The number of unmanned aircraft systems, commonly known as drones, in our Nation’s air space is increasing and their technical capabilities are continuously improving. The evolving threat of drones used by unknown or malign actors present a challenge in keeping our country’s transportation systems, critical infrastructure, and borders secure.
In 2018, reports of drone sightings near the runway at London’s Gatwick airport caused the cancellation of 1,000 flights over the Christmas holiday, negatively impacting 140,000 passengers and resulting in a significant economic impact. In the United States this year, there have already been two commercial flights whose pilots were forced to take evasive action to avoid collision with a drone.
DHS is currently testing technology to detect, track, and identify drones entering restricted airspace. Last year, I was pleased to visit the TSA test bed at my home airport of Miami International. I look forward to hearing from today’s witnesses on how security and surveillance technology can be used at airports and surface transportation sites nationwide to protect the traveling public.
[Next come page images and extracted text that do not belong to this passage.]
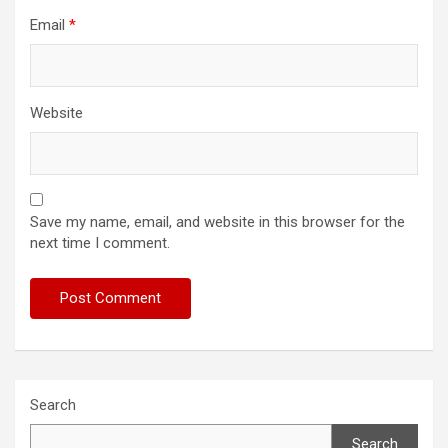
Email
*
Website
Save my name, email, and website in this browser for the
next time I comment.
Search
Search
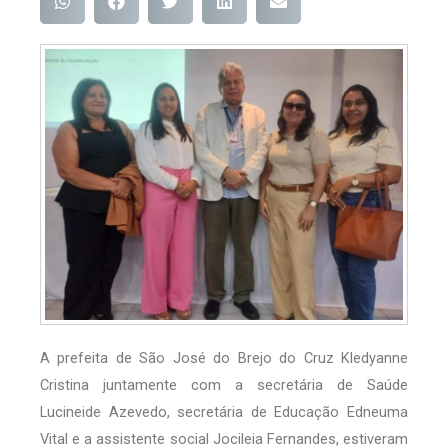
A prefeita de São José do Brejo do Cruz Kledyanne
Cristina juntamente com a secretária de Saúde
Lucineide Azevedo, secretária de Educação Edneuma
Vital e a assistente social Jocileia Fernandes, estiveram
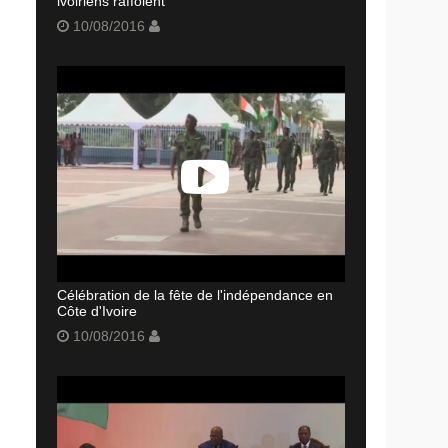
ivoiriens raffolent
10/08/2016
Célébration de la fête de l'indépendance en
Côte d'Ivoire
10/08/2016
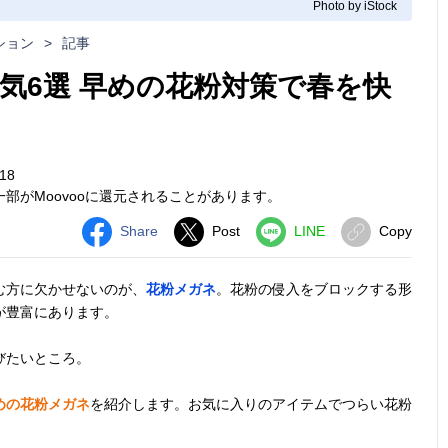
Photo by iStock
ション
>
記事
気6選 早めの花粉対策で春を快
18
部がMoovooに還元されることがあります。
Share
Post
LINE
Copy
む方に欠かせないのが、
花粉メガネ
。花粉の侵入をブロックする形
が豊富にあります。
びたいところ。
めの花粉メガネ
を紹介します。お気に入りのアイテムでつらい花粉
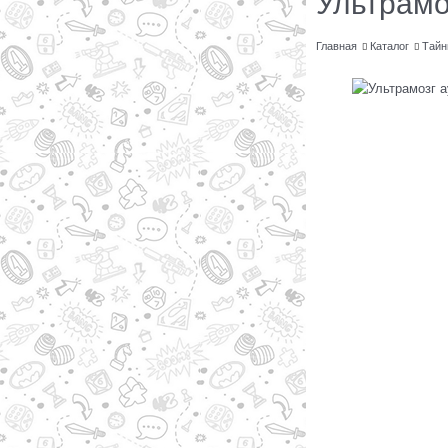
Ультрамо
Главная
Каталог
Тайн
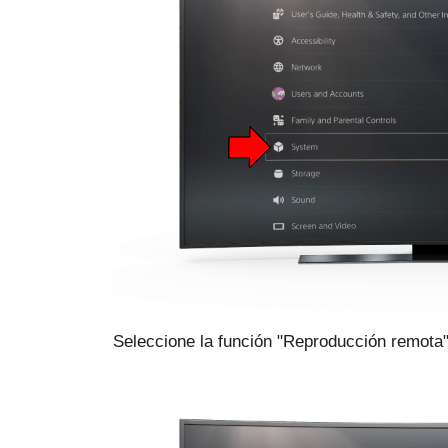
Seleccione la función "Reproducción remota"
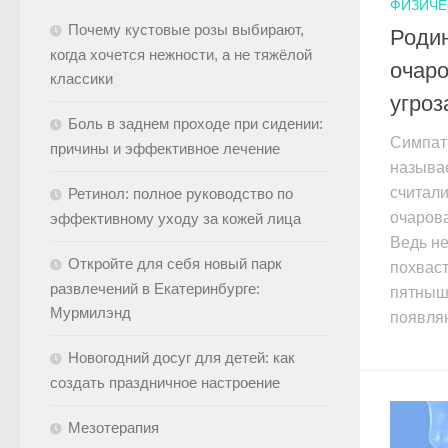
ФИЗИЧЕ
Почему кустовые розы выбирают,
Родин
когда хочется нежности, а не тяжёлой
очаро
классики
угроз
Боль в заднем проходе при сидении:
Симпат
причины и эффективное лечение
называ
считали
Ретинол: полное руководство по
очарова
эффективному уходу за кожей лица
Ведь н
Откройте для себя новый парк
похвас
развлечений в Екатеринбурге:
пятныш
Мурмилэнд
появляю
Новогодний досуг для детей: как
создать праздничное настроение
Мезотерапия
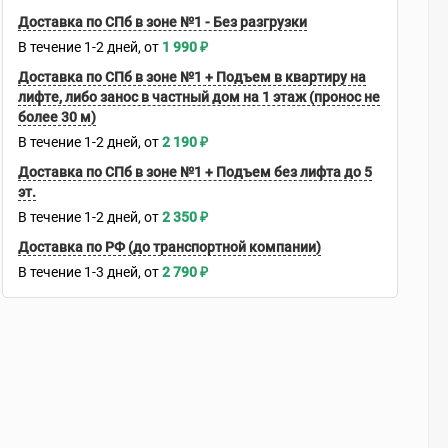
Доставка по СПб в зоне №1 - Без разгрузки
В течение
1-2
дней
1 990
₽
Доставка по СПб в зоне №1 + Подъем в квартиру на
лифте, либо занос в частный дом на 1 этаж (пронос не
более 30 м)
В течение
1-2
дней
2 190
₽
Доставка по СПб в зоне №1 + Подъем без лифта до 5
эт.
В течение
1-2
дней
2 350
₽
Доставка по РФ (до транспортной компании)
В течение
1-3
дней
2 790
₽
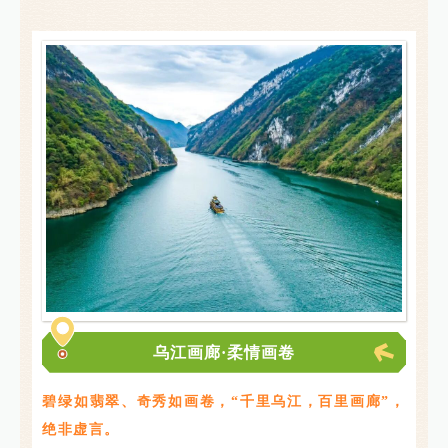
乌江画廊·柔情画卷
碧绿如翡翠、奇秀如画卷，“千里乌江，百里画廊”，
绝非虚言。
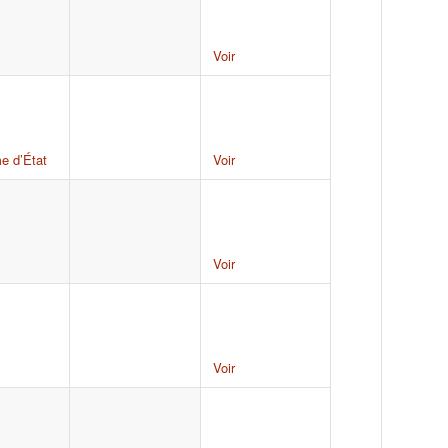
Voir
e d’État
Voir
Voir
Voir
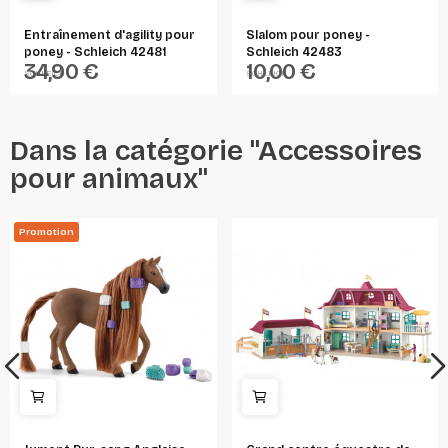
Entraînement d'agility pour
Slalom pour poney -
poney - Schleich 42481
Schleich 42483
34,90 €
10,00 €
SCHLEICH
SCHLEICH
Dans la catégorie "Accessoires
pour animaux"
Promotion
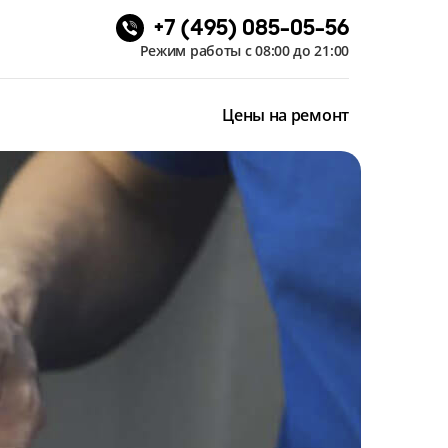
+7 (495) 085-05-56
Режим работы с 08:00 до 21:00
Цены на ремонт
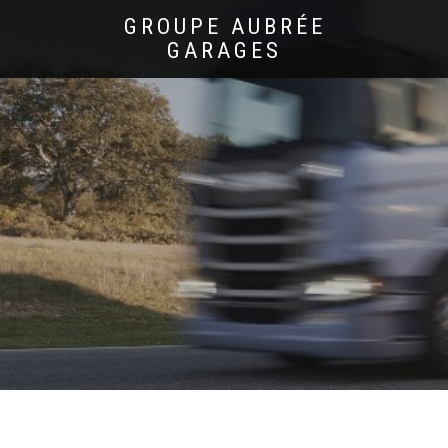
GROUPE AUBRÉE
GARAGES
The number and sophistication of drones at the Southwest border has also increased over the last several years. I’m particularly concerned that transnational criminal organizations are using drones to move migrants and narcotics across the border and conduct surveillance of Customs and Border Protection (CBP) personnel. It appears that the use of drones for illicit cross border activity is widespread and a critical element of these groups’ operations.
I thank the witnesses for being here today to discuss what capabilities DHS is using to counter drones through the authorities Congress gave them in the Preventing Emerging Threats Act of 2018.
Thank you, Chairman and Madame Chairwoman, and I yield back the balance of my time.